楼道里挤压摩擦的声音越来越靠近,吞息两口气息后把双手上的多余血液涂抹在墙壁上,松懈的身体再次绷紧,捏紧手中已经回归粗糙感的金属棍,深吸一口气后打开厚重的大门。
“吱呀。。。。。。”
厚重的安全通道大门缓缓打开,周围听见动静的血肉纷纷靠近。
一截顶端夹杂着血液的锋利金属刺出,染红了灰白色大门边沿,灰烬和尘埃味道涌入通道。
“咔吧咔吧咔吧!”
门打开的同时,牙齿疯狂咬合的撞击声传入耳中。
一颗故作镇定的脑袋逆着味道从里面探出,小心又着急的观察情况。
“吼~”
入眼就是一张被撕咬掉半边脸颊的狰狞脸颊,甚至可以清晰看见暴露在脸颊上的牙床,绷紧的青筋能看出它有多么兴奋。

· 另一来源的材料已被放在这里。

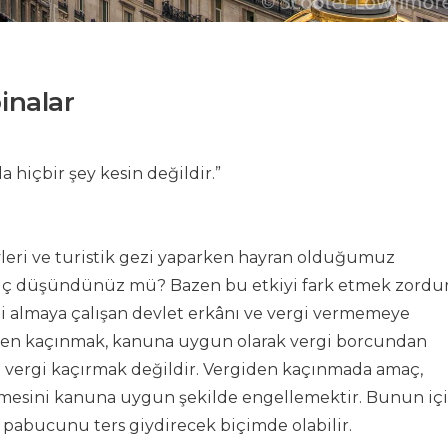
binalar
 hiçbir şey kesin değildir.”
eri ve turistik gezi yaparken hayran olduğumuz
i hiç düşündünüz mü? Bazen bu etkiyi fark etmek zordur
gi almaya çalışan devlet erkânı ve vergi vermemeye
giden kaçınmak, kanuna uygun olarak vergi borcundan
la vergi kaçırmak değildir. Vergiden kaçınmada amaç,
mesini kanuna uygun şekilde engellemektir. Bunun iç
a pabucunu ters giydirecek biçimde olabilir.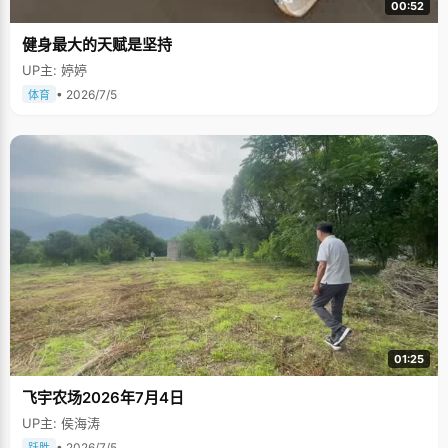
00:52
健身最大的天赋是坚持
UP主: 婷婷
• 2026/7/5
体育
01:25
飞宇农场2026年7月4日
UP主: 侯海涛
• 2026/7/5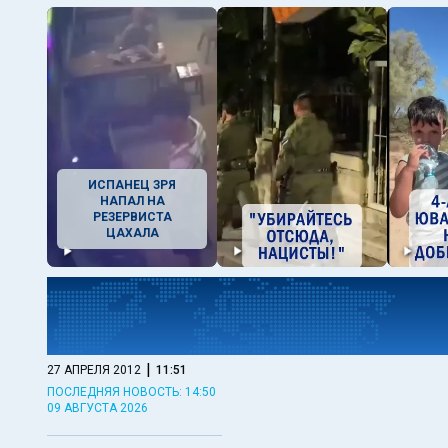
ИСПАНЕЦ ЗРЯ
НАПАЛ НА
РЕЗЕРВИСТА
ЦАХАЛА
|
27 АПРЕЛЯ 2012
11:51
ПОСЛЕДНЯЯ НОВОСТЬ: 14:50
09 АВГУСТА 2026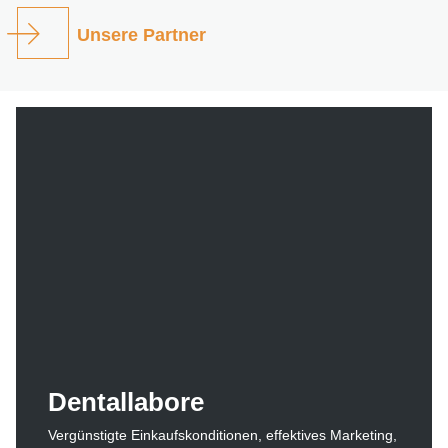
Unsere Partner
Dentallabore
Vergünstigte Einkaufskonditionen, effektives Marketing,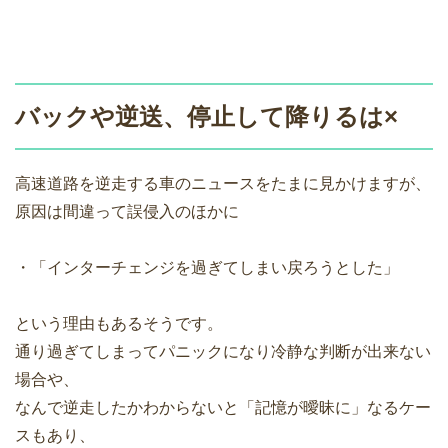
バックや逆送、停止して降りるは×
高速道路を逆走する車のニュースをたまに見かけますが、
原因は間違って誤侵入のほかに
・「インターチェンジを過ぎてしまい戻ろうとした」
という理由もあるそうです。
通り過ぎてしまってパニックになり冷静な判断が出来ない
場合や、
なんで逆走したかわからないと「記憶が曖昧に」なるケー
スもあり、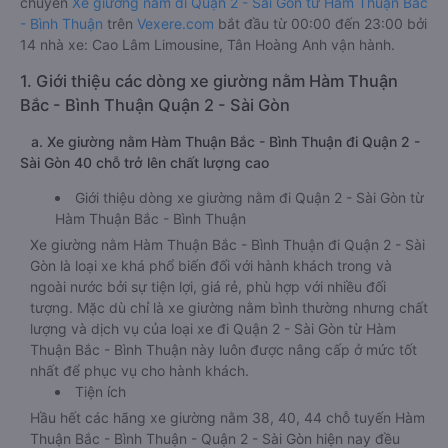
chuyến
Xe giường nằm đi Quận 2 - Sài Gòn từ Hàm Thuận Bắc
- Bình Thuận
trên
Vexere.com
bắt đầu từ 00:00 đến 23:00 bởi
14 nhà xe: Cao Lâm Limousine, Tân Hoàng Anh vận hành.
1. Giới thiệu các dòng xe giường nằm Hàm Thuận
Bắc - Bình Thuận Quận 2 - Sài Gòn
a. Xe giường nằm Hàm Thuận Bắc - Bình Thuận đi Quận 2 -
Sài Gòn 40 chỗ trở lên chất lượng cao
Giới thiệu dòng xe giường nằm đi Quận 2 - Sài Gòn từ
Hàm Thuận Bắc - Bình Thuận
Xe giường nằm Hàm Thuận Bắc - Bình Thuận đi Quận 2 - Sài
Gòn là loại xe khá phổ biến đối với hành khách trong và
ngoài nước bởi sự tiện lợi, giá rẻ, phù hợp với nhiều đối
tượng. Mặc dù chỉ là xe giường nằm bình thường nhưng chất
lượng và dịch vụ của loại xe đi Quận 2 - Sài Gòn từ Hàm
Thuận Bắc - Bình Thuận này luôn được nâng cấp ở mức tốt
nhất để phục vụ cho hành khách.
Tiện ích
Hầu hết các hãng xe giường nằm 38, 40, 44 chỗ tuyến Hàm
Thuận Bắc - Bình Thuận - Quận 2 - Sài Gòn hiện nay đều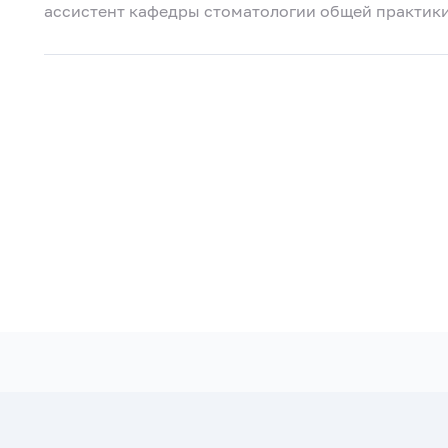
ассистент кафедры стоматологии общей практик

他尾巴骨都绷紧,立刻反应过来,一挥手中鲜血淋漓的金属棍,击退扑来的恐怖面容,那血肉向后倒飞,砸向后方靠近的同类。
这些被同类撞击的血肉没有丝毫感觉,甚至有些更加强壮的血肉直接撕碎眼前的同类,沐浴粘稠黑血咆哮着撞来。
周围闻声的血肉都聚集过来,窒息着呼吸想要吞食这浴血的人影。
他颤抖着,强压心头的恐慌,把自己的命交给手中的武器。
棍花挥舞,每一次都有血液飞溅而出,他不敢有一丝松懈,因为这些闭合狰狞的口齿能够轻易夺走他的一切。
但是靠近的咔吧声,窒息声越来越多,他被困住,在这里僵持着,用力砸碎这些狰狞脑袋后,就会有更狰狞的面容补上来,咆哮着,疯狂着想要分食自己。
他只能疯狂的挥舞,用力踢开身侧的人形血肉,好几次险些被这些锋利的口齿撕咬到!
眼看,前方的空旷路面就要来了,自由和安全正在向他招手,无尽的死亡轮回就要被终结!
他是何等兴奋,浑身的血都在沸腾,肾上腺毫不吝啬的分泌,只能听见自己身体强烈的心跳。
那是对生的渴望!
“嚎!”
一明显更加臃肿强壮的血肉突然扑向他,那血盆大口里还残留着不少人体组织。
就像是一台高行驶的机车!
兴奋之余的他不及闪躲,根本反应不过来,只能双手撑起自己的武器挡住这接近两米高的家伙。
“啊!!!呃!呼,呼,呼!”
他被这东西用力撞回身后溅满血迹的大门上,双手以诡异的姿势架着金属棒两端,刚刚被擦拭完的血再次光滑了棒端。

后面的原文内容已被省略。